M. Lecoq, aussitôt, voulut rendre à son hôte la lettre que venait de lui remettre Goulard.

– Oh! ouvrez-la, fit le juge de paix, il n’y a aucune indiscrétion…

– Soit, répondit l’agent de la Sûreté, mais passons dans mon cabinet.

Et appelant Janouille:

– Tu vas, lui dit-il, faire déjeuner ce gaillard-là. As-tu mangé ce matin?

– J’ai tué le ver, monsieur, simplement.

– Alors, donne un bon coup de dent en m’attendant, et bois une bouteille à ma santé.

Renfermé de nouveau dans son cabinet avec le père Plantat:

– Voyons un peu, fit l’agent de la Sûreté, ce que nous dit le docteur.

Il brisa le cachet et lut:

«Mon cher Plantat,

«Vous m’avez demandé une dépêche, autant vous griffonner en toute hâte une vingtaine de lignes que je vous fais porter chez notre sorcier…»

– Oh! murmura M. Lecoq s’interrompant, M. Gendron est trop bon, trop indulgent, en vérité!

N’importe, le compliment lui allait au cœur. Il reprit:

«… Ce matin à trois heures, nous avons procédé à l’exhumation du corps de ce pauvre Sauvresy. Certes, plus que personne je déplore les circonstances affreuses de la mort de ce digne et excellent homme, mais d’un autre côté, je ne puis m’empêcher de me réjouir de cette occasion unique et admirable qui m’est offerte d’expérimenter sérieusement et de démontrer l’infaillibilité de mes papiers sensibilisés…»

– Maudits savants! s’écria le père Plantat indigné, ils sont tous les mêmes.

– Pourquoi? Je m’explique très bien le sentiment involontaire du docteur. Puis-je n’être pas ravi lorsque je rencontre un beau crime?

Et, sans attendre la réplique du juge de paix, il poursuivit la lecture de la lettre:

«L’expérience promettait d’être d’autant plus concluante que l’aconitine est un des alcaloïdes qui se dérobent le plus opiniâtrement aux investigations et à l’analyse.

«Vous savez comment je procède? Après avoir fait chauffer fortement dans deux fois leur poids d’alcool les matières suspectes, je fais couler doucement le liquide dans un vase à bords peu élevés dont le fond est garni d’un papier sur lequel je suis parvenu à fixer mes réactifs. Mon papier conserve-t-il sa couleur? Il n’y a pas de poison. En change-t-il?

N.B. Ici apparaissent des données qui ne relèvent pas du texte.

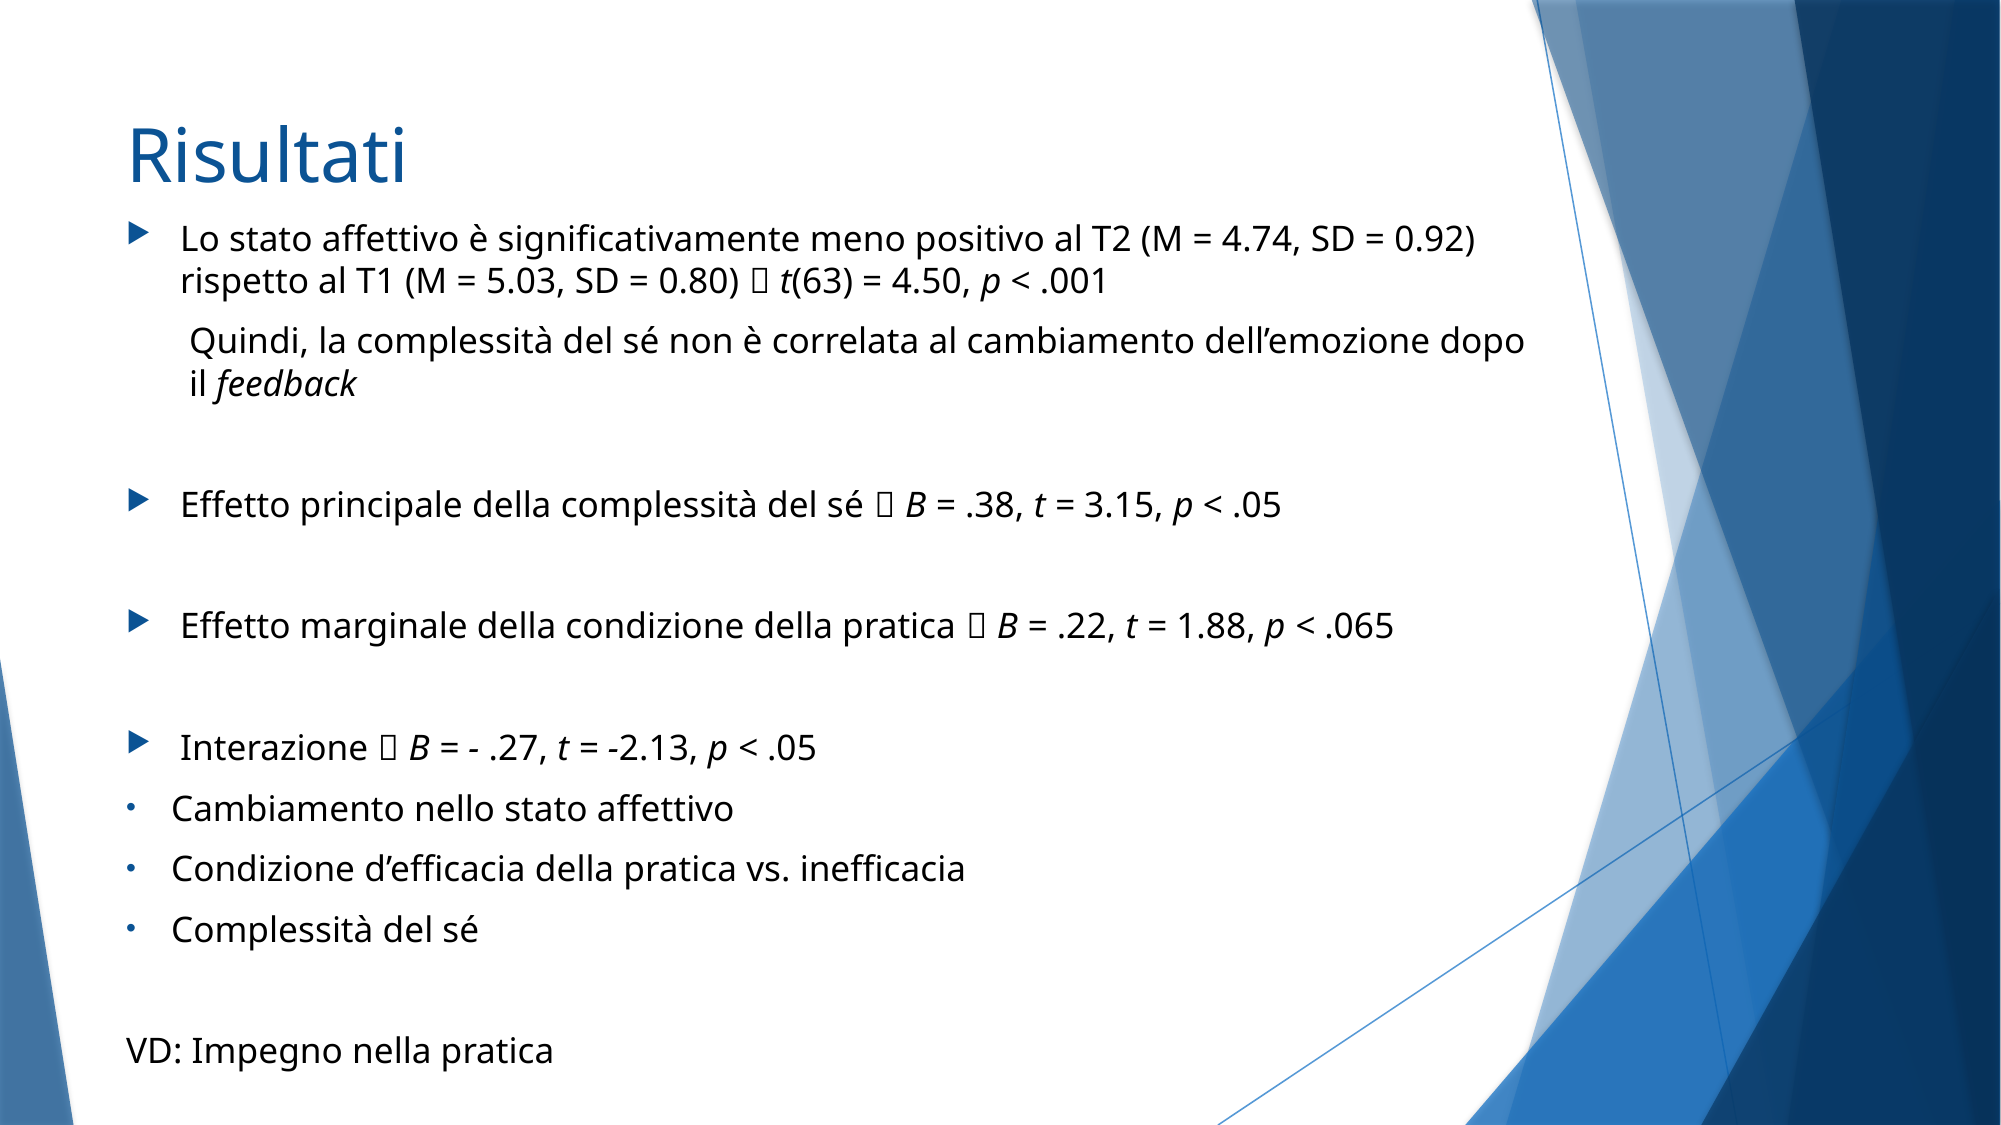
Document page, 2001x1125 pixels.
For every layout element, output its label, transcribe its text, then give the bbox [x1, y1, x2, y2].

title Risultati [111, 99, 1522, 208]
list Lo stato affettivo è significativamente meno positivo al T2 (M = 4.74, SD = 0.92) rispetto al T1 (M = 5.03, SD = 0.80)  t(63) = 4.50, p < .001 Quindi, la complessità del sé non è correlata al cambiamento dell’emozione dopo il feedback Effetto principale della complessità del sé  B = .38, t = 3.15, p < .05 Effetto marginale della condizione della pratica  B = .22, t = 1.88, p < .065 Interazione  B = - .27, t = -2.13, p < .05 Cambiamento nello stato affettivo Condizione d’efficacia della pratica vs. inefficacia Complessità del sé VD: Impegno nella pratica [111, 208, 1561, 1083]
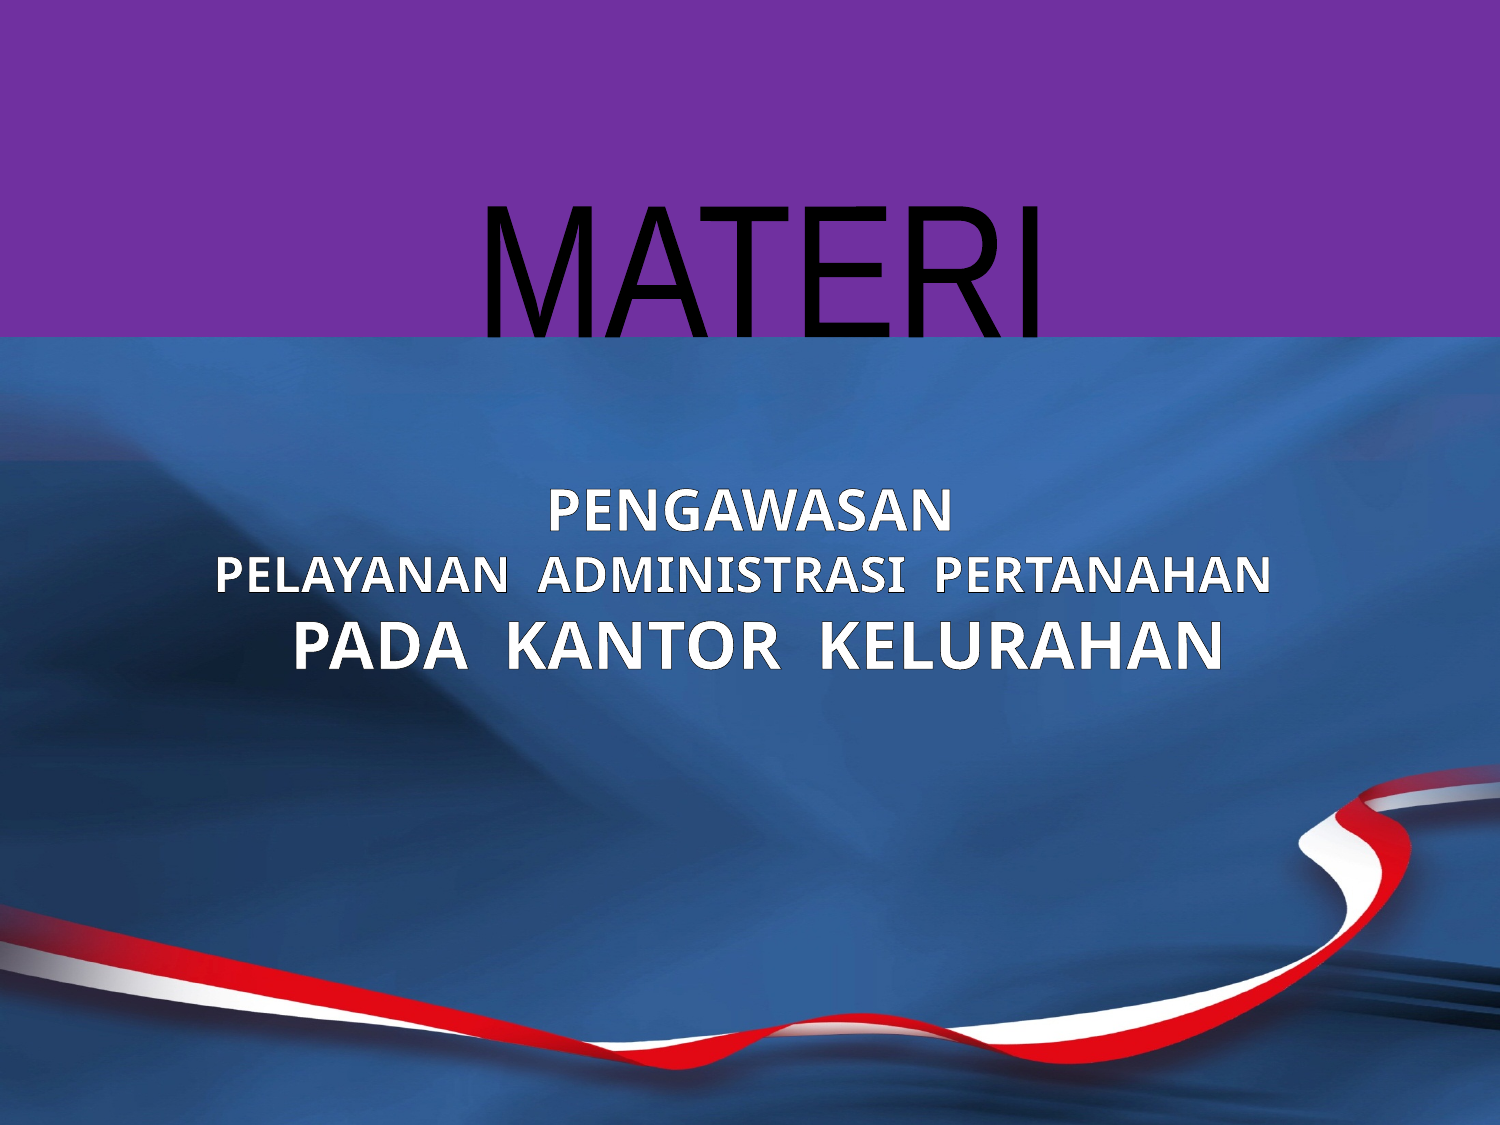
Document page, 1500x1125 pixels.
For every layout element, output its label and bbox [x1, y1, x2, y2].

picture [0, 337, 1500, 1125]
text_box [0, 0, 1500, 336]
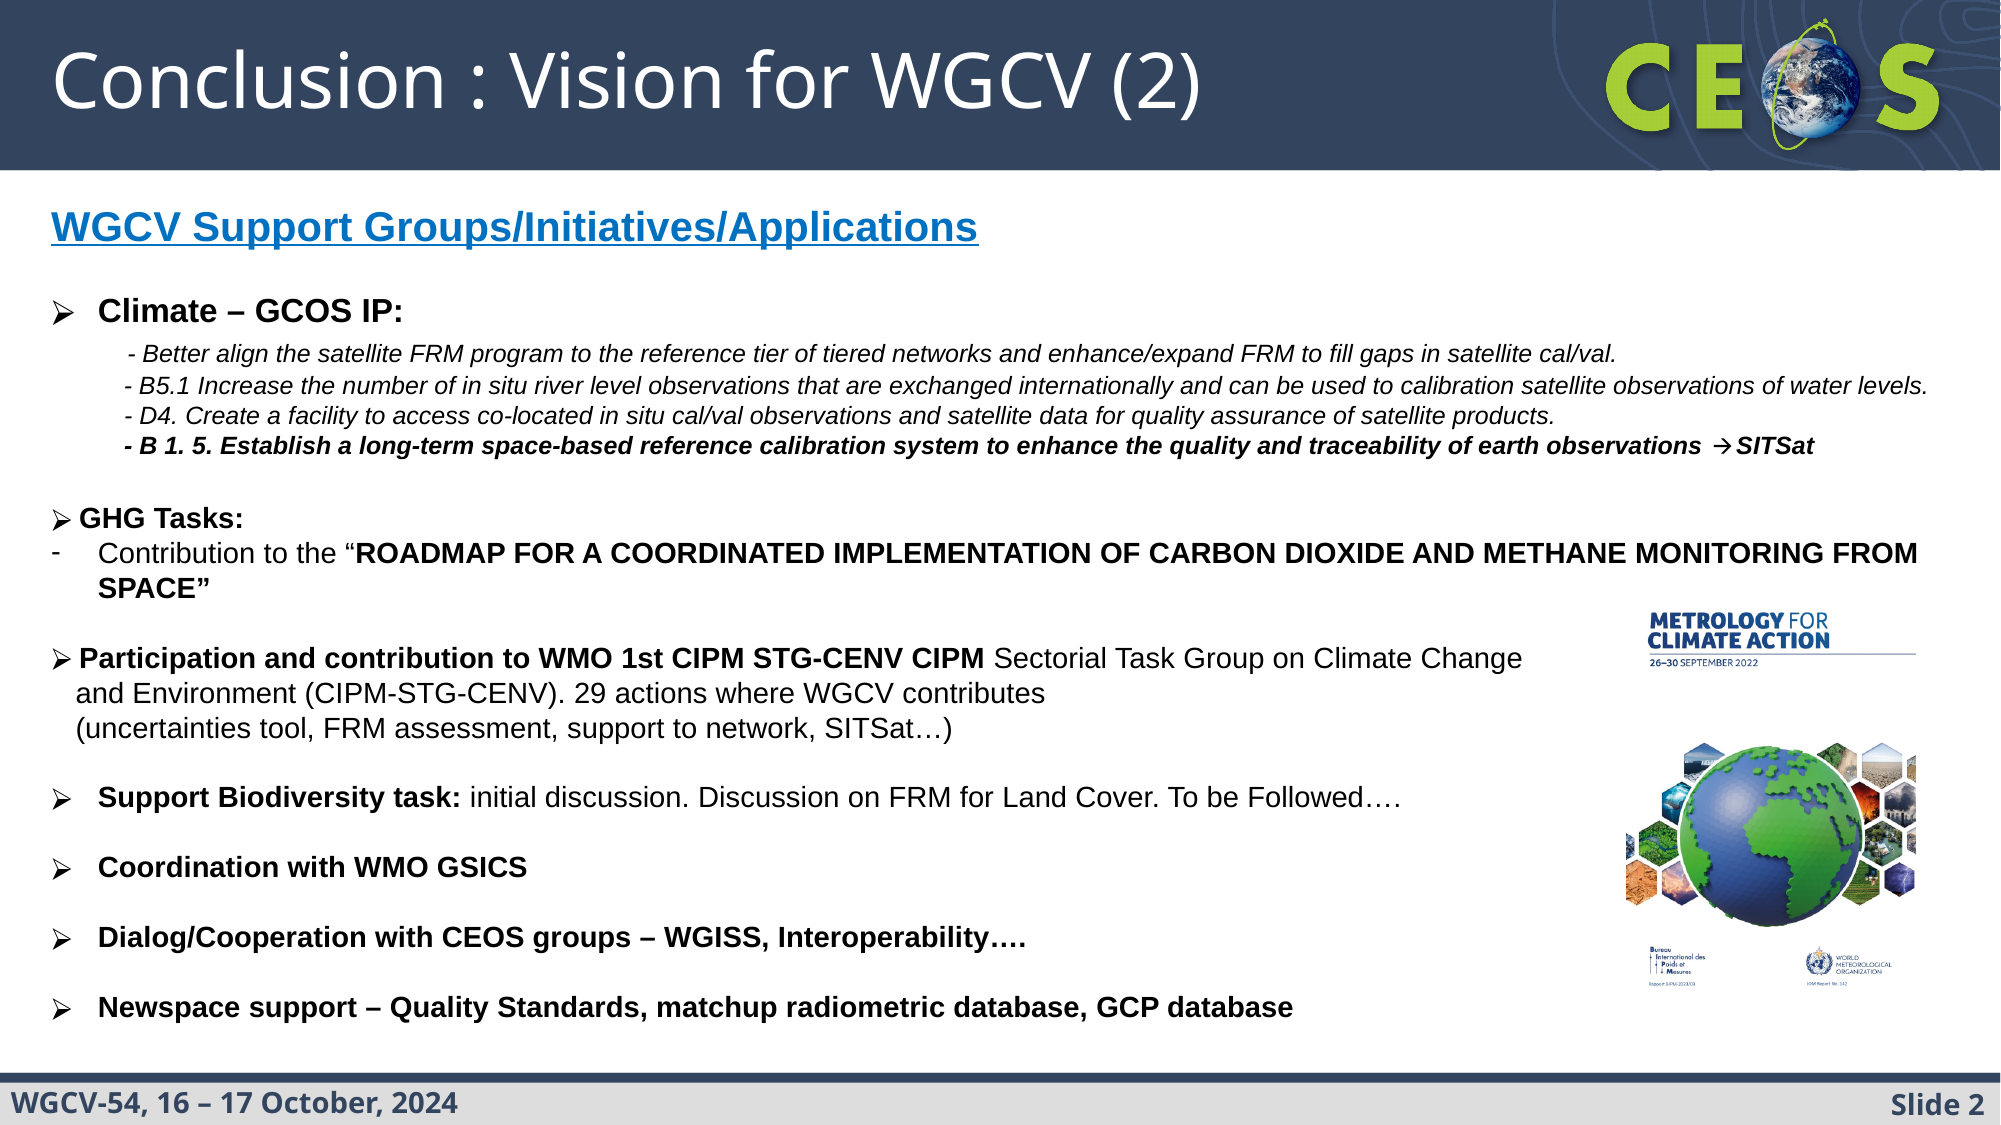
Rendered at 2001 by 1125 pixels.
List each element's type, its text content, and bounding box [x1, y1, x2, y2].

Le poison est constant.

«Ici, mon papier, d’un jaune clair, devait, si nous ne nous trompions pas, se couvrir de taches brunes, ou même devenir complètement brun.

«D’avance, j’avais expliqué l’expérience au juge d’instruction et aux experts qui m’étaient adjoints.

«Ah! mon ami, quel succès! Aux premières gouttes d’alcool, le papier est devenu subitement du plus beau brun foncé. C’est vous dire que votre récit était de la dernière exactitude.

«Les matières soumises à mon examen étaient littéralement saturées d’aconitine. Jamais, dans mon laboratoire, opérant à loisir, je n’ai obtenu des résultats plus décisifs.

«Je m’attends à voir, à l’audience, contester la sûreté de mon expérimentation, mais j’ai des moyens de vérification et de contre-expertise tels, que je confondrai certainement tous les chimistes qu’on m’opposera.